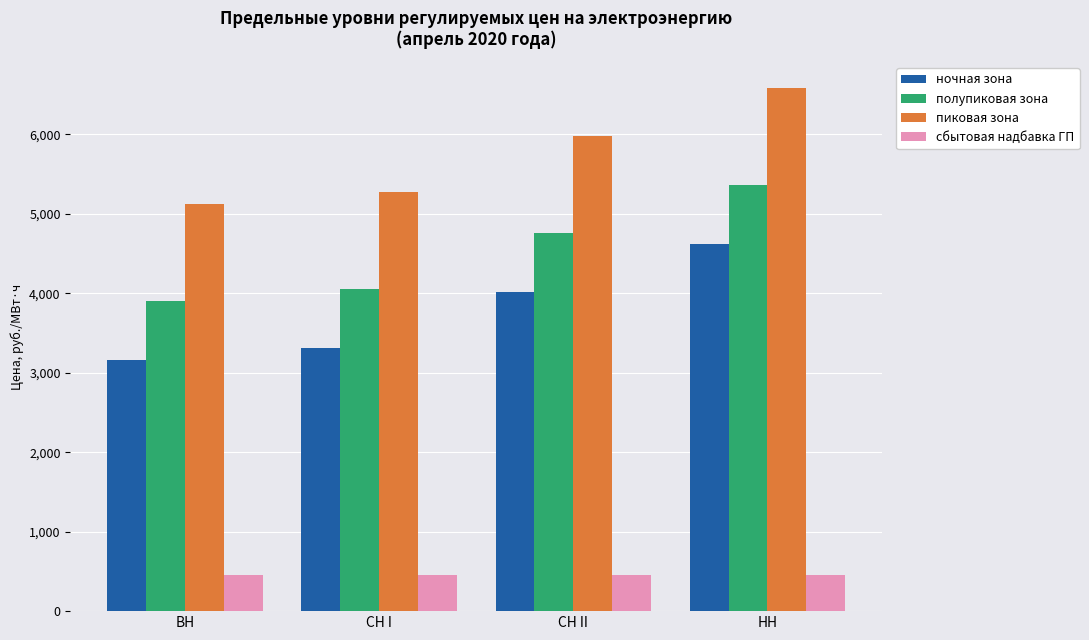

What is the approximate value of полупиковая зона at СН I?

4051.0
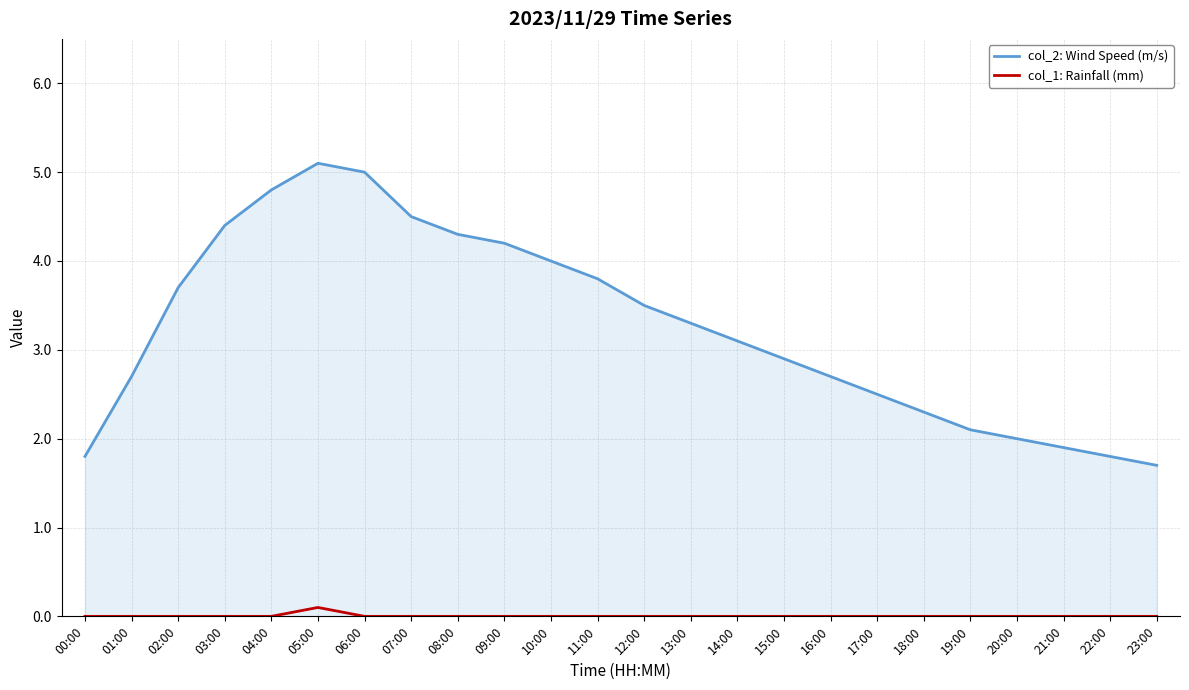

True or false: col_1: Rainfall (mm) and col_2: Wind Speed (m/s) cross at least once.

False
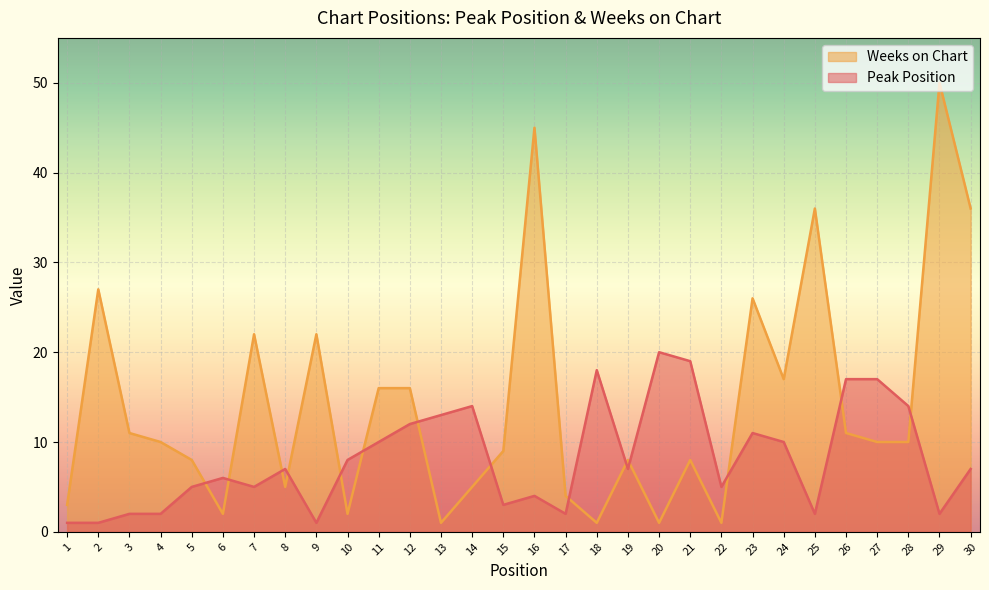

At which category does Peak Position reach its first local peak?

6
...
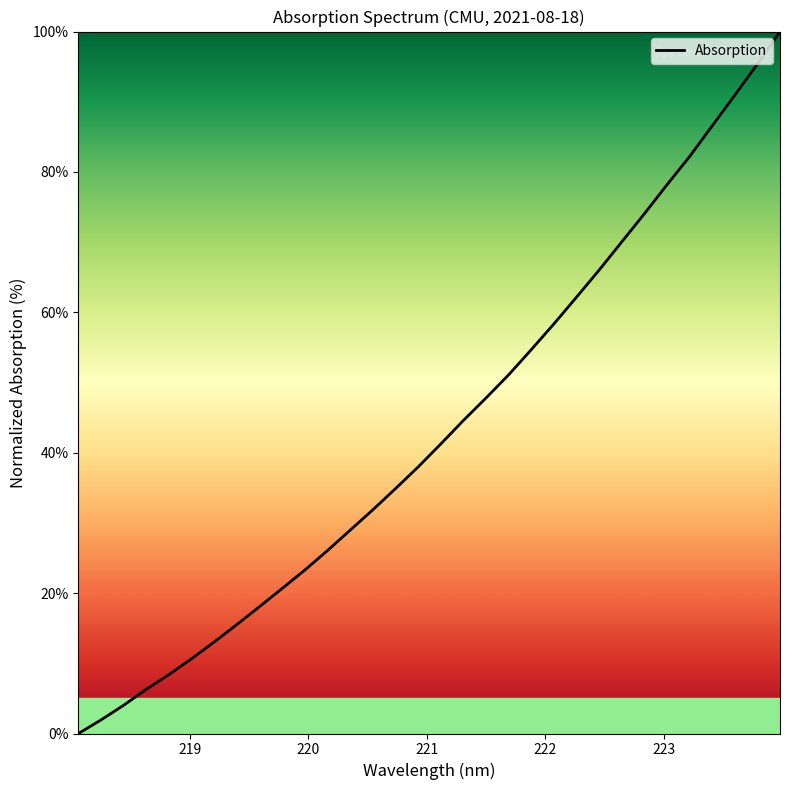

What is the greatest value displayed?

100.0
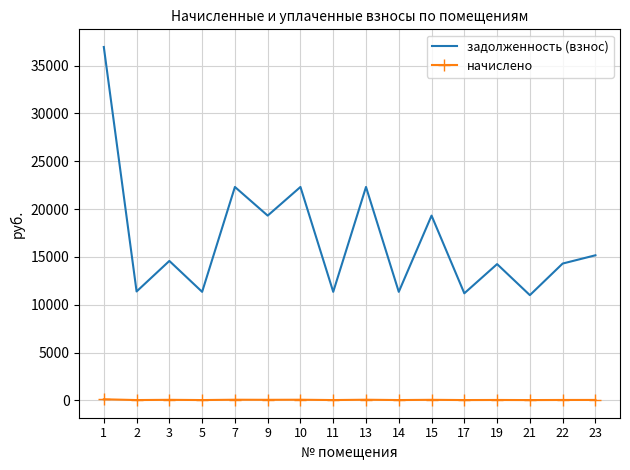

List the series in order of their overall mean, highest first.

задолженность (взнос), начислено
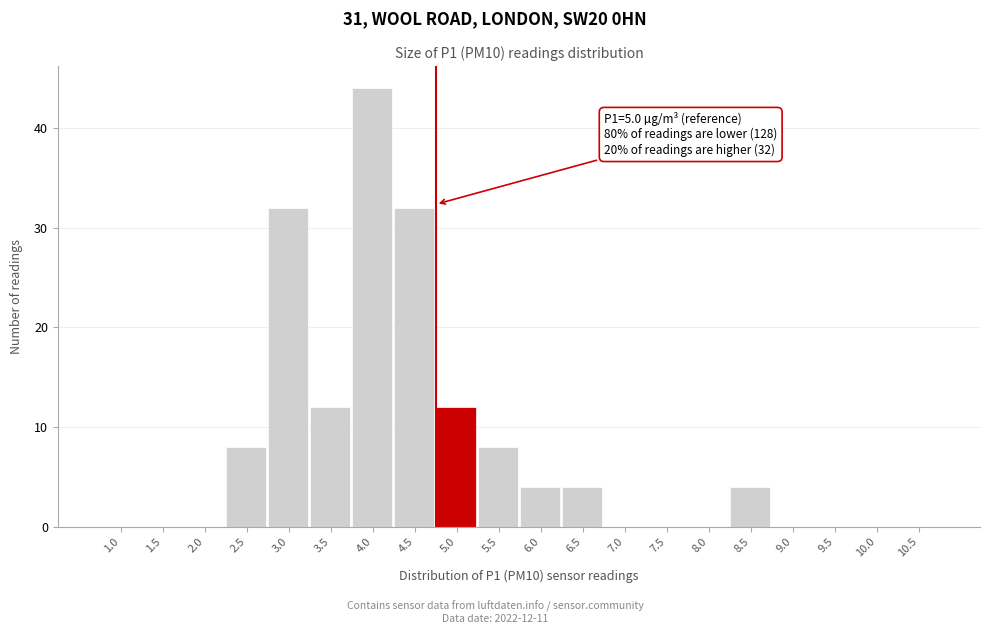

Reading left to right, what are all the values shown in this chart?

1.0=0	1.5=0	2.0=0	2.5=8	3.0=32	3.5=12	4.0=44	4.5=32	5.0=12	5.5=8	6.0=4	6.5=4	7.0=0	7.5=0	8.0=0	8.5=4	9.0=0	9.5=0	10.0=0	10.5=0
* * *
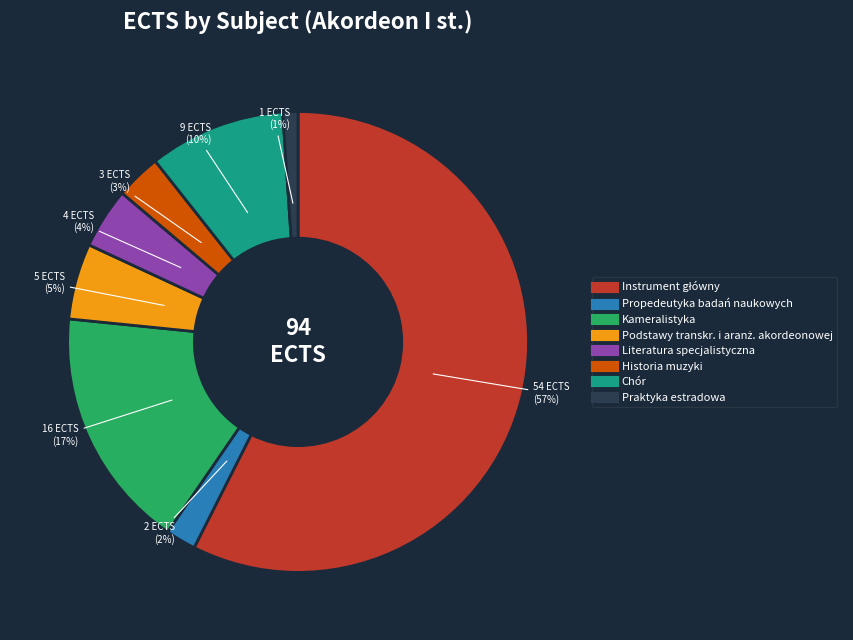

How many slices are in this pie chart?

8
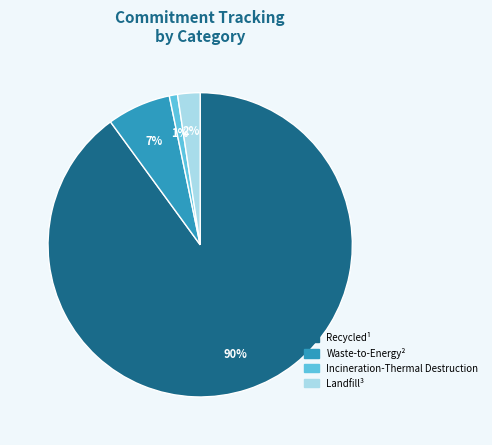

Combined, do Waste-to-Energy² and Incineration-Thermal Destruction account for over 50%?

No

- Job
Please return the lines unchanged, beginning at the line that has "What is the approximate" and stopping after the line that has "At which category". Leave the pictures out.

- Output of the exercise
What is the approximate value of полупиковая зона at СН I?

4051.0

True or false: col_1: Rainfall (mm) and col_2: Wind Speed (m/s) cross at least once.

False

At which category does Peak Position reach its first local peak?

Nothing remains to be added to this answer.